Am Donnerstag der vergangenen Woche wurde im Bundestag – kurz vor dem Ende der Legislaturperiode – mit den Stimmen der Koalitionsparteien und gegen die Stimmen der Opposition sowie zweier SPD-Abgeordneter schnell noch eine Reform der Strafprozess- ordnung beschlossen. Wesentliche Änderungsvorschläge waren den Abgeordneten am Freitag der Vorwoche erst „nach Dienstschluss“ übergeben worden. Der Entwurf wurde am Montag durch den entsprechenden Bundestagsausschuss „gepeitscht“. Im Hinblick auf die Tragweite des beschlossenen Gesetzes ist das ein mehr als fragwürdiges Vorgehen.

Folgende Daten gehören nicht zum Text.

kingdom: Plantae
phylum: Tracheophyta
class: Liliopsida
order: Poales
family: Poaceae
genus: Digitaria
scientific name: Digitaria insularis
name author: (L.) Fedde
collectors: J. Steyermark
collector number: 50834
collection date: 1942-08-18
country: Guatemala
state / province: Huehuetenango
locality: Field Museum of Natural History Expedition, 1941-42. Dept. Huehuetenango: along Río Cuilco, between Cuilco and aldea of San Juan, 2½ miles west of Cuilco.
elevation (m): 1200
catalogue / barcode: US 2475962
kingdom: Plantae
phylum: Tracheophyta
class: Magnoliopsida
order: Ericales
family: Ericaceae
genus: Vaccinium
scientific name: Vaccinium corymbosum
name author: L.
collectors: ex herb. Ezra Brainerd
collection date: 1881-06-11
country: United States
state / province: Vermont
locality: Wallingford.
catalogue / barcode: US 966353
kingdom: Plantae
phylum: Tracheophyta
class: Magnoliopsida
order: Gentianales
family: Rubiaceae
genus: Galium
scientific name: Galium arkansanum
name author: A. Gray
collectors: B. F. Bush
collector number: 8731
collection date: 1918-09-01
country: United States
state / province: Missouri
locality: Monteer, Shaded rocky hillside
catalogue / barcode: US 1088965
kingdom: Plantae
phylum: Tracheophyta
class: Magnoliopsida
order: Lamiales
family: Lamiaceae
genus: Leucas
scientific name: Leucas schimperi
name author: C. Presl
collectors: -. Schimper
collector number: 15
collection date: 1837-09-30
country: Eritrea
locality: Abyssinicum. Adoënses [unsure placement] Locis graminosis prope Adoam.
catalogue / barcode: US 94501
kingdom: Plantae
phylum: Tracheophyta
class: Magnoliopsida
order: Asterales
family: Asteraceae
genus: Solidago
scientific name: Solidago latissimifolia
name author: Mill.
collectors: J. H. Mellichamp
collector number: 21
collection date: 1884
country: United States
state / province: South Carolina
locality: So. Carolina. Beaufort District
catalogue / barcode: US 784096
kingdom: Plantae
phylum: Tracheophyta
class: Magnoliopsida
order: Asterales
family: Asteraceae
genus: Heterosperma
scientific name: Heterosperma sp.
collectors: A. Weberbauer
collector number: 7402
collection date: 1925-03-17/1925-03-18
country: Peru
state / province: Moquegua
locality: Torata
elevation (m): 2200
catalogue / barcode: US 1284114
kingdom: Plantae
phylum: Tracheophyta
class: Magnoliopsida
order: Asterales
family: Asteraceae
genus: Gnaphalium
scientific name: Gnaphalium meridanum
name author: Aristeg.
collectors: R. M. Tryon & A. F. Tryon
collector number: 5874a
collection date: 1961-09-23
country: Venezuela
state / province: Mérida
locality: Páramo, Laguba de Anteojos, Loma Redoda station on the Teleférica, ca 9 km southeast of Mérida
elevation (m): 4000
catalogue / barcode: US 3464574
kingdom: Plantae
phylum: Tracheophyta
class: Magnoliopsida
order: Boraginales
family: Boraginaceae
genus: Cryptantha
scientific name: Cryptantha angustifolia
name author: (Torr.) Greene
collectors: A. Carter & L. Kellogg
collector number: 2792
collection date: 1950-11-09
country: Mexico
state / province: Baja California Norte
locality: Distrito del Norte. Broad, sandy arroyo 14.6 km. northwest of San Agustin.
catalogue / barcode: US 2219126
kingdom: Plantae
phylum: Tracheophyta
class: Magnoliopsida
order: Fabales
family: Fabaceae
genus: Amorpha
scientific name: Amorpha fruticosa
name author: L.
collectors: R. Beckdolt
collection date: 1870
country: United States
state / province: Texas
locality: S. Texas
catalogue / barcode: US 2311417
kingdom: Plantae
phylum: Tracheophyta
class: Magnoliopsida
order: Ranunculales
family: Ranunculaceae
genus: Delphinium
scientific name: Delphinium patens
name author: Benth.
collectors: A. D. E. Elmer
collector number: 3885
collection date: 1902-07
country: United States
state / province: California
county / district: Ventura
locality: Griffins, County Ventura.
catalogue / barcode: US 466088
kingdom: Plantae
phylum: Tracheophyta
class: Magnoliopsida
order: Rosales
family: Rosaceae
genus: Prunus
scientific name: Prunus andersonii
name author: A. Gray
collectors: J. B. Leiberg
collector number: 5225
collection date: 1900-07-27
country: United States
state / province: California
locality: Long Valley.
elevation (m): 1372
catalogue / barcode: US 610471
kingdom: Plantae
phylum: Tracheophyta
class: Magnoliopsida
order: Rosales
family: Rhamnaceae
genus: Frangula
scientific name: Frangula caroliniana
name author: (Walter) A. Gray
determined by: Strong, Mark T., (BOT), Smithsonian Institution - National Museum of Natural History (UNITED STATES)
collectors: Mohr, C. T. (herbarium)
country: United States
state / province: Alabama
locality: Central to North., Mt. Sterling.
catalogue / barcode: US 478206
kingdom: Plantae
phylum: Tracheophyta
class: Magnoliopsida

Die Oppositionsparteien im Bundestag bezeichneten bereits während der Debatte einige der nun beschlossenen Neuregelungen als verfassungswidrig. Der Grünen-Abgeordnete Hans-Christian Ströbele kündigte eine Klage beim Bundesverfassungsgericht an: „Dieses Gesetz darf so nicht durchkommen. Dieses Gesetz muss spätestens in Karlsruhe fallen.“ Er sprach von einem „substanziellen Eingriff in die informationelle Selbstbestimmung“. Jörn Wunderlich von der Fraktion der Linkspartei erläuterte, was nun vorliege, sei „eines der invasivsten Überwachungsgesetze der vergangenen Jahre“. Aus Ausnahmemaßnahmen zur Terrorabwehr sollten „Standardmaßnahmen der Polizei werden“. Die Vorsitzende des Rechtsausschusses des Bundestags, die Grünen-Politikerin Renate Künast, sagte später gegenüber der „Berliner Zeitung“: „Der Staat kann künftig dauerhaft seine Bürger ausspähen“ und dabei handele es sich „um schwerste Grundrechtseingriffe, die nahezu ohne öffentliche Debatte in die Strafprozessordnung aufgenommen werden“.
Dagegen begrüßte der Deutsche Richterbund (DRB) das Gesetz: „Es ist wichtig, dass der Gesetzgeber die Strafverfolgungsbehörden bei der Überwachung von Telekommunikation wieder auf die Höhe der Zeit bringt.“
Kern der Auseinandersetzung sind jene Festlegungen, die den Strafermittlern neue Instrumente in die Hand geben sollen. Nämlich um, wie es auf der Web-Seite des Bundestages heißt, „verschlüsselte Kommunikation von Verdächtigen abfangen und die Speicher ihrer Rechner unbemerkt durchsuchen zu können“. Dazu gehört eine massive Ausweitung des Einsatzes des sogenannten Staatstrojaners immer dann, wenn das direkte Abhören von Telefonaten oder Mitlesen von SMS nicht mehr ausführbar ist. Möglich wird es nun – durch auf Handys, Tabletts oder Computer verdeckt aufgespielte Schadsoftware, die Sicherheitslücken im Betriebssystem nutzt, Daten direkt auf Geräten von Verdächtigen abzugreifen und sie „mitzulesen“. Durch die Spionagesoftware, den „Staatstrojaner“, könnten verschlüsselte Messengerdienste wie WhatsApp künftig von Geheimdiensten oder dem BKA einfacher überwacht und ausgewertet werden. Das neue Gesetz erlaubt in diesem Zusammenhang zudem auch vollständige Online-Durchsuchungen.von Computern und Handys und damit auch den Zugriff auf sensible persönliche Daten. Das ist neu, denn bislang war das nur zur Terrorabwehr möglich. Angeblich soll all das nur auf richterlichen Beschluss erfolgen und weiter dazu dienen, Terroranschläge zu vereiteln, zudem aber auch andere schwere Straftaten. Jetzt ist aber ein solches Vorgehen auch bei Bestechlichkeit, Geldfälschung oder Asylvergehen erlaubt. Demnächst könnten Bürgerinnen und Bürger, so Künast, schon bei kleinen Vergehen betroffen sein.
Kritik kommt vom Deutschen Anwaltsverein (DAV), massive Kritik äußerte auch der frühere Bundesbeauftragte für den Datenschutz und die Informationsfreiheit (BfDI). Peter Schaar. Er hält Klagen in Karlsruhe für aussichtsreich. Schaar, der unter anderem Vorsitzender der Europäischen Akademie für Informationsfreiheit und Datenschutz (EAID) ist, kritisierte auf deren Seiten den Beschluss der Bundestagsmehrheit als „Grundrechtsbeschränkung im Schnelldurchgang“.